**Article**
------

3.1 License plate localisation using Haar Cascade classifier

Face detection was the first application to make use of a Haar Cascade classifier. A set of haar-like characteristics is extracted in the default window. Haar Cascade is a machine learning-based technique for identifying and emphasising the region of interest in an image. Here region of interest is the location of license plate. It is a classifier that can tell the difference between the training object and the remainder of the image. So, it can distinguish between the LP location and the rest of the picture. In its simplest form, a Haar Cascade is an XML file containing the object’s feature set.

For the training process of the Haar Cascade classifier, a large number of both positive and negative samples are required. Here positive sample implies the images of the object to be trained and negative sample refers to the random images. It is necessary to ensure that the negative samples must not contain any component of the object. In the framework suggested in this paper, a primitively trained Haar Cascade is employed. It has been shown to be more effective for LP localization than other algorithms.

------

**Information given**

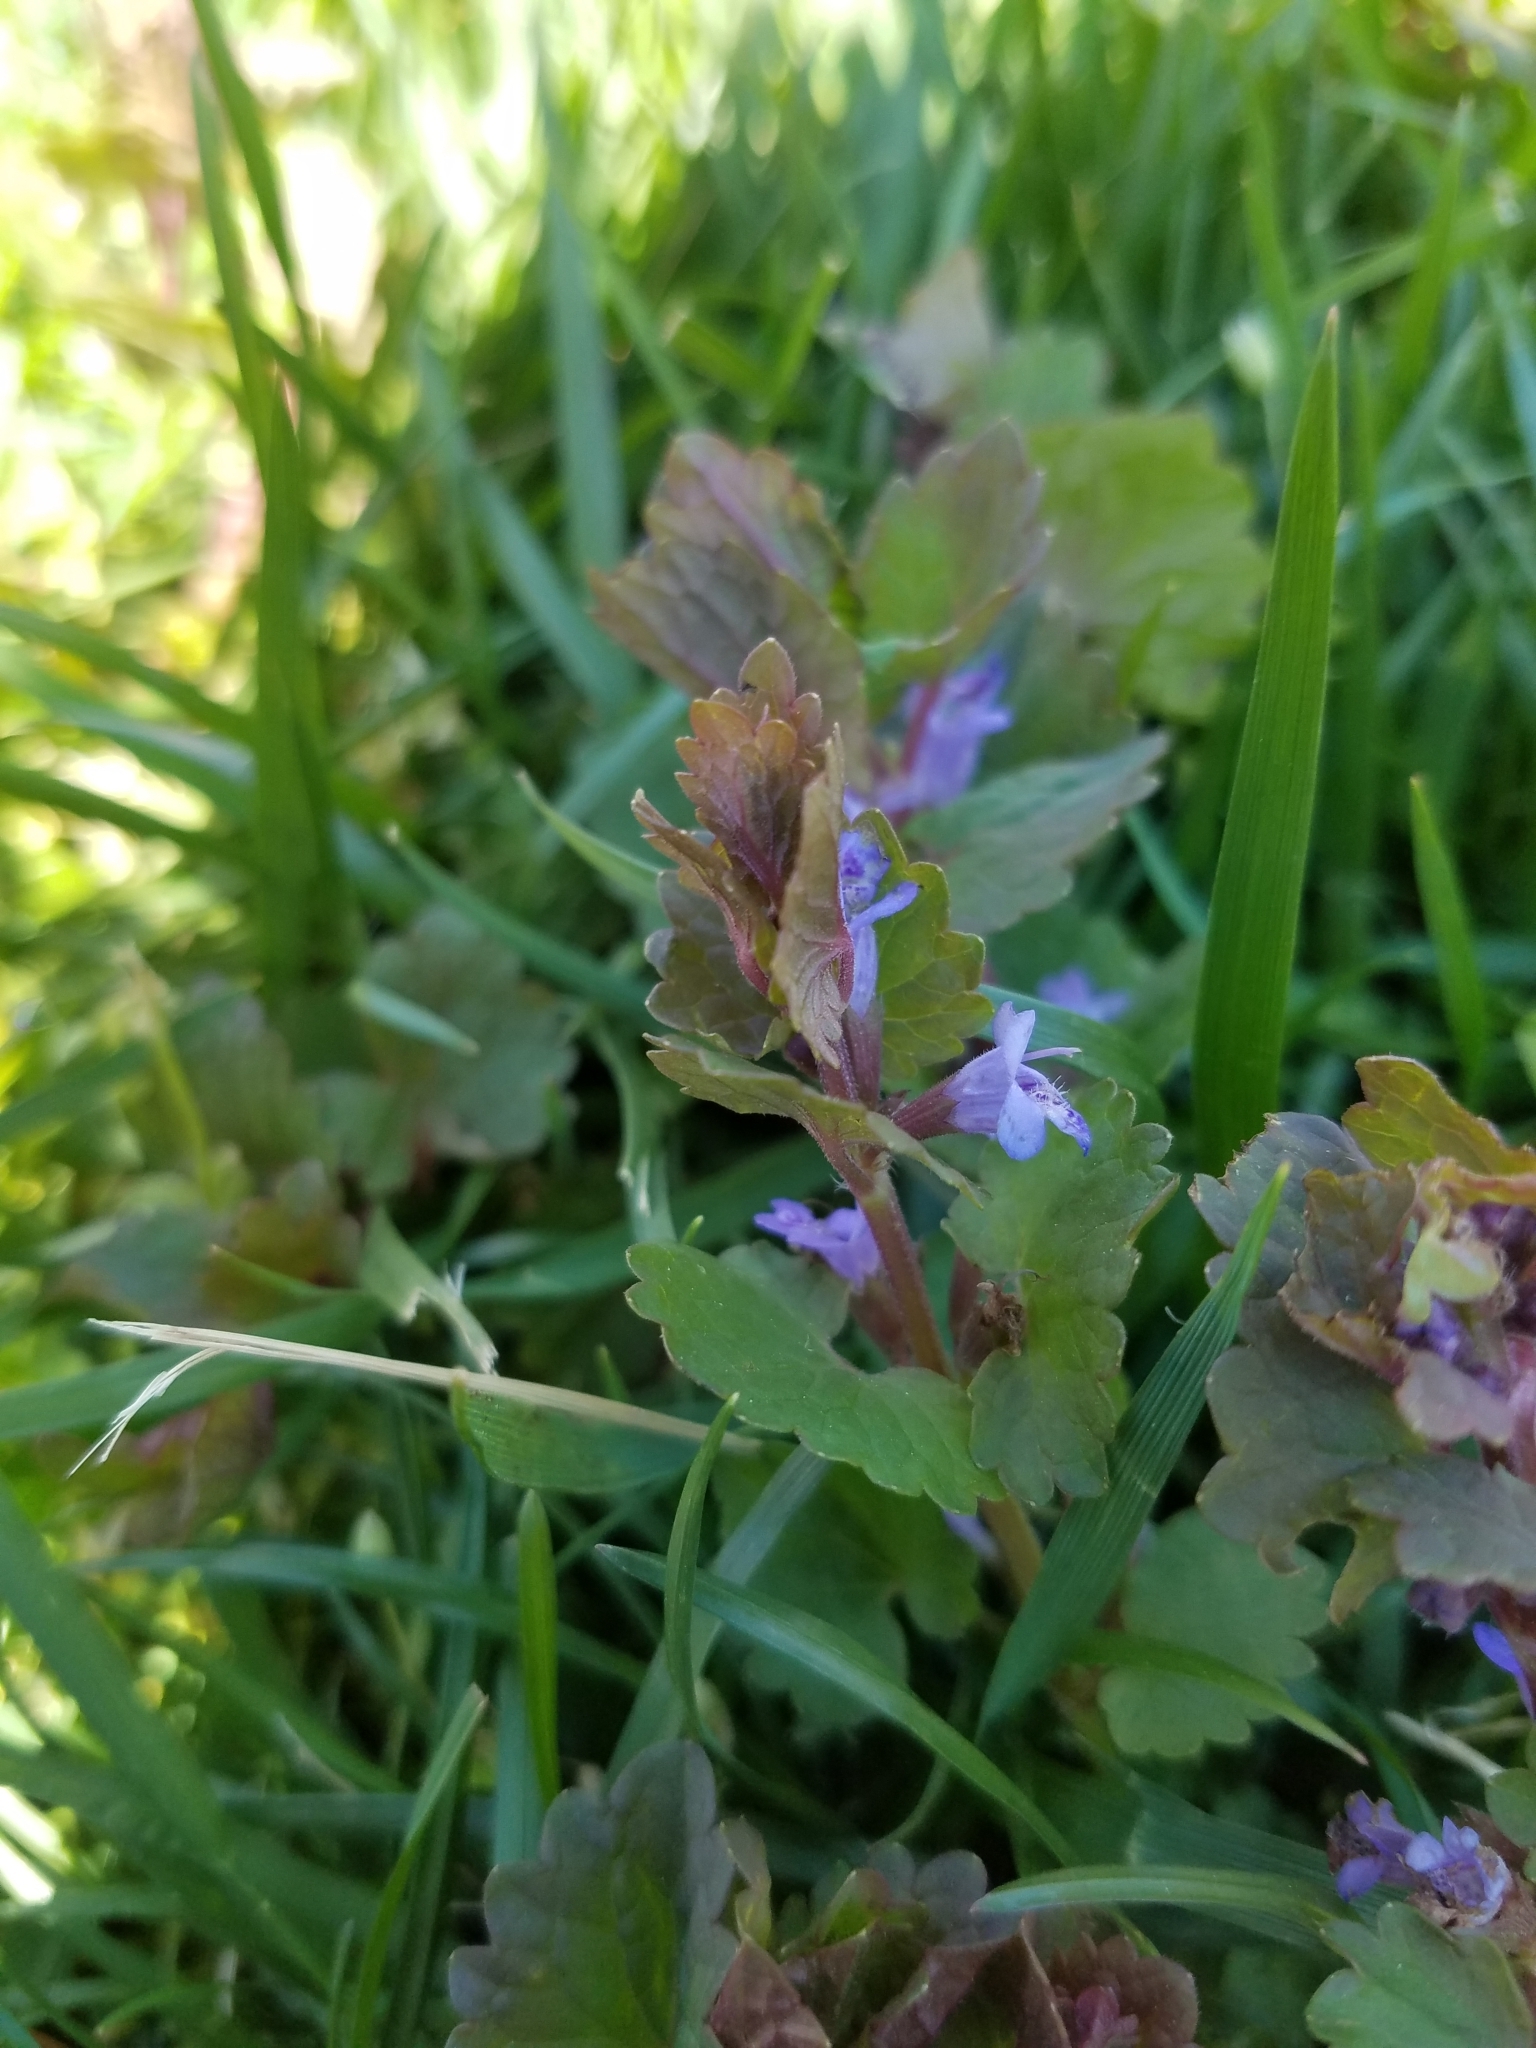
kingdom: Plantae
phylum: Tracheophyta
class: Magnoliopsida
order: Lamiales
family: Lamiaceae
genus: Glechoma
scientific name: Glechoma hederacea
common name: Ground ivy
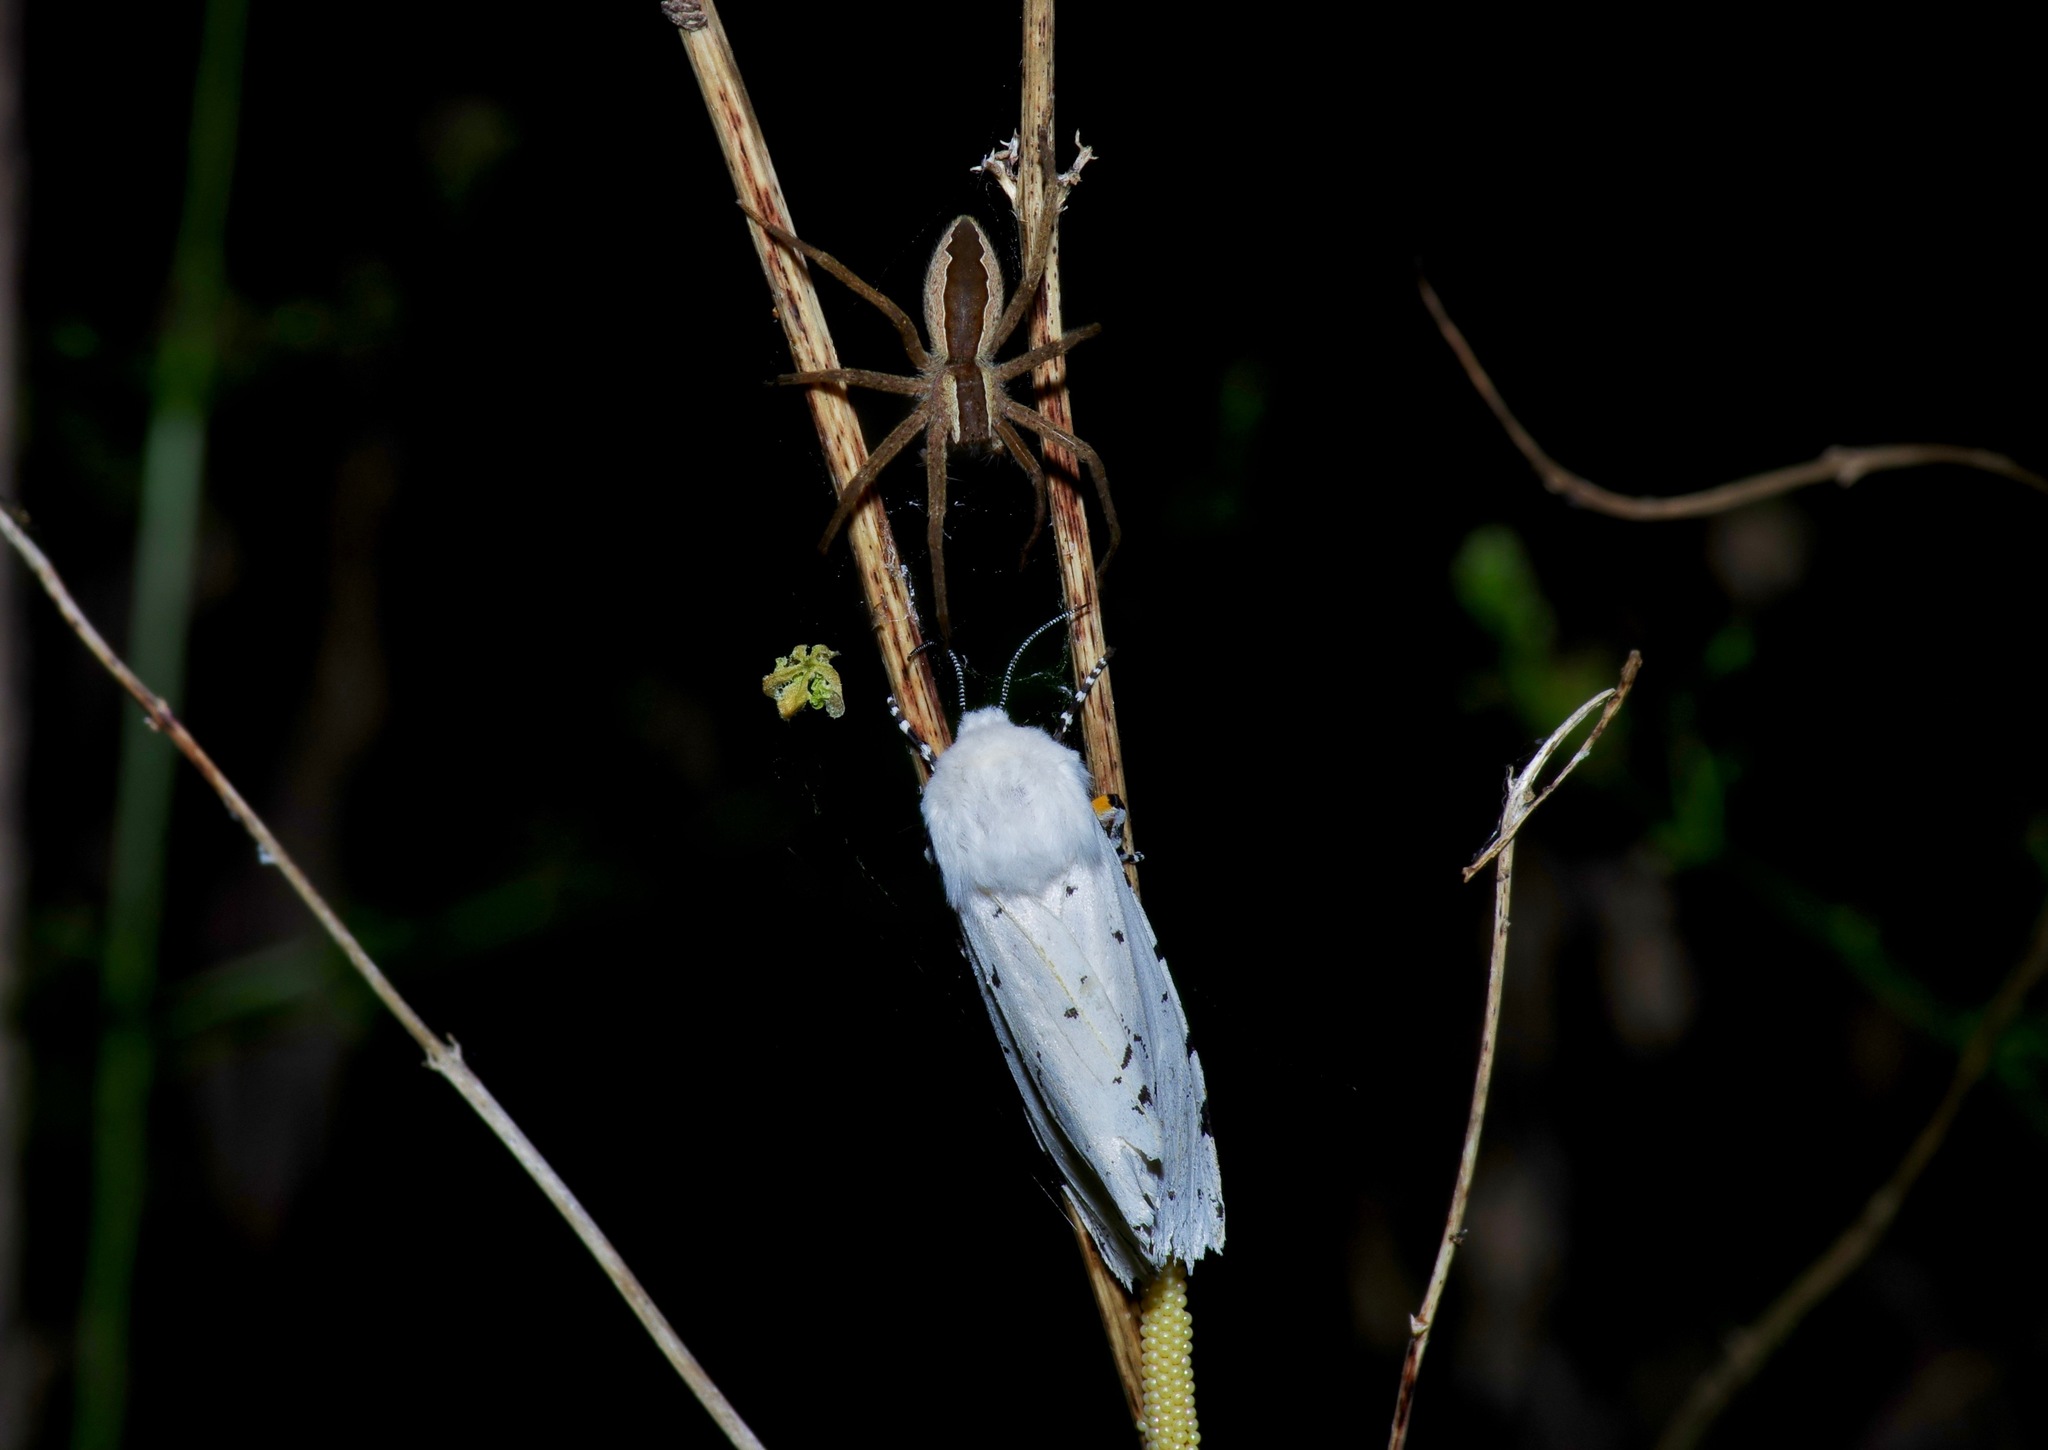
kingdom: Animalia
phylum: Arthropoda
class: Insecta
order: Lepidoptera
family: Erebidae
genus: Estigmene
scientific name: Estigmene acrea
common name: Salt marsh moth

------

**Written request 1**
Transcribe the Haar Cascade section between "3.1 License plate" and "object’s feature set.", inclusive.
**Written request 2**
According to the Haar Cascade section, what three things is a Haar Cascade?
The material has no connection to the text.

**Right answer 1**
3.1 License plate localisation using Haar Cascade classifier

Face detection was the first application to make use of a Haar Cascade classifier. A set of haar-like characteristics is extracted in the default window. Haar Cascade is a machine learning-based technique for identifying and emphasising the region of interest in an image. Here region of interest is the location of license plate. It is a classifier that can tell the difference between the training object and the remainder of the image. So, it can distinguish between the LP location and the rest of the picture. In its simplest form, a Haar Cascade is an XML file containing the object’s feature set.

**Right answer 2**
- A machine learning-based technique for identifying and emphasising the region of interest in an image
- A classifier that can tell the difference between the training object and the remainder of the image
- In its simplest form, an XML file containing the object's feature set